Bien sûr, une personne qui fait confiance au Réseau ne deviendra pas analphabète comme un paysan pré-révolutionnaire, mais son alphabétisation se révèle être pire que la «simplicité» du village pré-révolutionnaire. Par exemple, il peut être sûr qu'il est suffisamment compétent sur de nombreuses questions particulières: il comprend mieux l'histoire que les historiens, en technologie il est meilleur que les ingénieurs, en jurisprudence il est meilleur que les juges, etc. étrangers.

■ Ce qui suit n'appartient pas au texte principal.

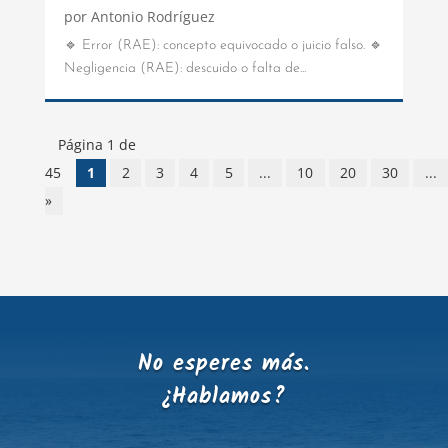
por
Antonio Rodríguez
🔹 Error (RAE): concepto equivocado o juicio falso. 🔹
Negligencia (RAE): descuido o falta de...
Página 1 de
45
1
2
3
4
5
...
10
20
30
...
»
No esperes más.
¿Hablamos?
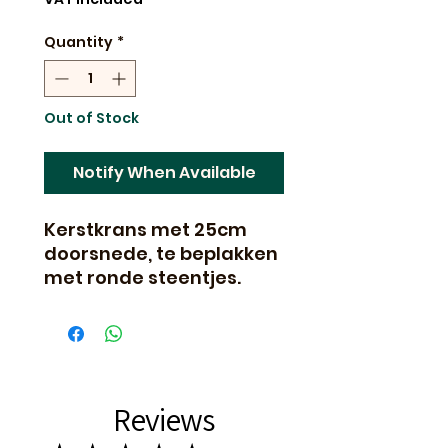
Quantity
*
Out of Stock
Notify When Available
Kerstkrans met 25cm
doorsnede, te beplakken
met ronde steentjes.
Reviews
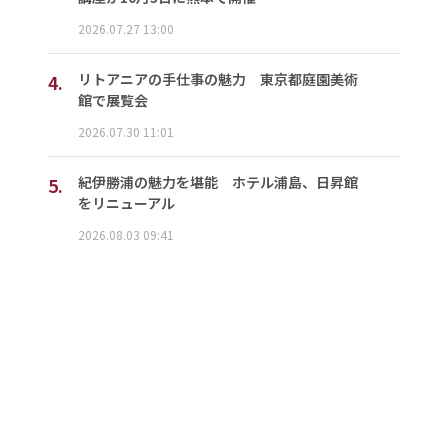
2026.07.27 13:00
4.
リトアニアの手仕事の魅力 東京都庭園美術
館で展覧会
2026.07.30 11:01
5.
紀伊勝浦の魅力を堪能 ホテル浦島、日昇館
をリニューアル
2026.08.03 09:41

En conséquence, une «classe» spéciale surgira - des «infantiles» auto-justes sans éducation et expérience sensées, dont il sera assez difficile d'échapper. Pire encore, il n'existe aucun moyen légal d'empêcher ce cercle de s'étendre. Les politiciens et les hommes d'affaires modernes souhaitent réduire le nombre de personnes capables de formuler des questions vraiment adultes et de chercher des réponses de manière indépendante. La nouvelle élite, qui dispose de connaissances et de compétences suffisantes pour revendiquer la formation d'un format futur favorable pour elle, doit être étroite, car la pénurie croissante de ressources met un obstacle évident sur la voie d'une vie digne pour tous les arrivants. L'idée d'égalité restera dans le passé, mais, surtout, la nouvelle «paysannerie» ne remarquera même pas qu'elle a perdu quelque chose d'important, car elle n'aura rien à comparer.

Cependant, un scénario aussi sombre est facultatif. La mode de la lecture pourrait bien revenir. Avez-vous lu cet article jusqu'au bout? Maintenant, faites un effort - achetez un bon livre de fiction. Il est temps que votre cerveau s'étire!